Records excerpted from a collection
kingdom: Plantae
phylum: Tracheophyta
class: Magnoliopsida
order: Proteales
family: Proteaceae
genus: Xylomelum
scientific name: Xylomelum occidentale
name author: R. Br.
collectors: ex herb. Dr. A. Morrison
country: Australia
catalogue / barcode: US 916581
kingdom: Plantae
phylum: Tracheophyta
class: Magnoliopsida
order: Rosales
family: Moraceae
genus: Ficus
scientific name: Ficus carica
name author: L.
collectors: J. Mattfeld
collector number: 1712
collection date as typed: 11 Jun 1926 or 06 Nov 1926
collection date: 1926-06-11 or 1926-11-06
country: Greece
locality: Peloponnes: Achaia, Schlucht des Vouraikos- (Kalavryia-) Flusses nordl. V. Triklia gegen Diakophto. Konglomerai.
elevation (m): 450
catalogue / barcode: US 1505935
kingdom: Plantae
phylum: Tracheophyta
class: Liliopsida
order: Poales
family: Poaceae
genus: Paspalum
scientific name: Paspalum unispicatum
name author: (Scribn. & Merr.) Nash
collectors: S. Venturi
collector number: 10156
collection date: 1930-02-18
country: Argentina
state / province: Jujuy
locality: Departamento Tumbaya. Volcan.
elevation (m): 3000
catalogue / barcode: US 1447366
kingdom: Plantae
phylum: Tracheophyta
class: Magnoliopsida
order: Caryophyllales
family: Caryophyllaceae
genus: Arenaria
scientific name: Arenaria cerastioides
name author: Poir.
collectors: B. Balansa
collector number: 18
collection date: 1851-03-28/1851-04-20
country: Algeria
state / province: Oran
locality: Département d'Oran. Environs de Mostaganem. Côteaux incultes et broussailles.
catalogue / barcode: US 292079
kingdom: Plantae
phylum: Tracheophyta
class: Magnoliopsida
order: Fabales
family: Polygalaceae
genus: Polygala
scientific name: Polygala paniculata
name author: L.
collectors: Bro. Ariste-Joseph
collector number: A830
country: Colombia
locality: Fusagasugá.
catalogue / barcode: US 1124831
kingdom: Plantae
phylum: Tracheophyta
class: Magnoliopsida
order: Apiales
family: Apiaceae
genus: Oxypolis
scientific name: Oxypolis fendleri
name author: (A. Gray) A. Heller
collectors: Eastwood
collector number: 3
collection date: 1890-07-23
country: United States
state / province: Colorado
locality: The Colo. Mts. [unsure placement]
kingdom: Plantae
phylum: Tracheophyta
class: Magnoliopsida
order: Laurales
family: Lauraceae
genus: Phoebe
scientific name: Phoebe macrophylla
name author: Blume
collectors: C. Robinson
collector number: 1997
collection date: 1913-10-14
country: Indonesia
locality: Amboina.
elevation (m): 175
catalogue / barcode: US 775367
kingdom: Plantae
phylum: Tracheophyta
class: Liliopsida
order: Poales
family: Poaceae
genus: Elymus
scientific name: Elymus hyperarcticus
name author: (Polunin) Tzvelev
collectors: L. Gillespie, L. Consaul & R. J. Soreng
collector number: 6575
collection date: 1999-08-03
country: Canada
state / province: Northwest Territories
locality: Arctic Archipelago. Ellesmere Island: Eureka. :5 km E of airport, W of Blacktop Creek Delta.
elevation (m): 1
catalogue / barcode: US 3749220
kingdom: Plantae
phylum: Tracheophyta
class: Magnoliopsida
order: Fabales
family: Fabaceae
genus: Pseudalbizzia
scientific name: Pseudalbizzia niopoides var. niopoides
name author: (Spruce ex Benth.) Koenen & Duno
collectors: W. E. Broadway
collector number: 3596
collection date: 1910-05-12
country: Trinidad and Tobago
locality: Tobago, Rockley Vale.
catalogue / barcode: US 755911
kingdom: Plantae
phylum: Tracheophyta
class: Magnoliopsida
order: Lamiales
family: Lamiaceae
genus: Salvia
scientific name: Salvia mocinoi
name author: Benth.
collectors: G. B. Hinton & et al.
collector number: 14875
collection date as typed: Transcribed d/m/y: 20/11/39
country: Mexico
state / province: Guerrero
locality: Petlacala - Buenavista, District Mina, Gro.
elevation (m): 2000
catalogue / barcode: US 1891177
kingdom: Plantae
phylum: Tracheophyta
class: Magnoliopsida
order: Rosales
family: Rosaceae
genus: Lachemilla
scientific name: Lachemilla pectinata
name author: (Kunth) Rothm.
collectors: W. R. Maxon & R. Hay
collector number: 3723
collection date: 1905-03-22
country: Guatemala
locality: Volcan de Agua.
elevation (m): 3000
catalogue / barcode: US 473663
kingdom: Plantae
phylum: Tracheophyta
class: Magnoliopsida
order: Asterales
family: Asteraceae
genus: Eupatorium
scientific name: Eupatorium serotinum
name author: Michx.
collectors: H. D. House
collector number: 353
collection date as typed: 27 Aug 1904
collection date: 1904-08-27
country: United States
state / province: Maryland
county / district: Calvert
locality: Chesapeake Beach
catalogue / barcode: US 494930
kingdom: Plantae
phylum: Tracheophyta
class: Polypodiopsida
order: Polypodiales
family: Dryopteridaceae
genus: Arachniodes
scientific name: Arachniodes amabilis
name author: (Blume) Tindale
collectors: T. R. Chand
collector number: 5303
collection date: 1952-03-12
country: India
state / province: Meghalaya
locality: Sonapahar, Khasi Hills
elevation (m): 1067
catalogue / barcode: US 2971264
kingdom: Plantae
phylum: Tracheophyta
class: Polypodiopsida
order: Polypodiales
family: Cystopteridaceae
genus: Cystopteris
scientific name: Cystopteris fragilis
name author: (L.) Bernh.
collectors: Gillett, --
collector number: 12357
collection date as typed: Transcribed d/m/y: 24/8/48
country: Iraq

- GOAL OF THE EXERCISE
Write out the entries from the line with "genus: Lachemilla" to the line with "scientific name: Eupatorium serotinum", keeping every line as it appears.

- RESPONSE TO THIS TASK
genus: Lachemilla
scientific name: Lachemilla pectinata
name author: (Kunth) Rothm.
collectors: W. R. Maxon & R. Hay
collector number: 3723
collection date: 1905-03-22
country: Guatemala
locality: Volcan de Agua.
elevation (m): 3000
catalogue / barcode: US 473663
kingdom: Plantae
phylum: Tracheophyta
class: Magnoliopsida
order: Asterales
family: Asteraceae
genus: Eupatorium
scientific name: Eupatorium serotinum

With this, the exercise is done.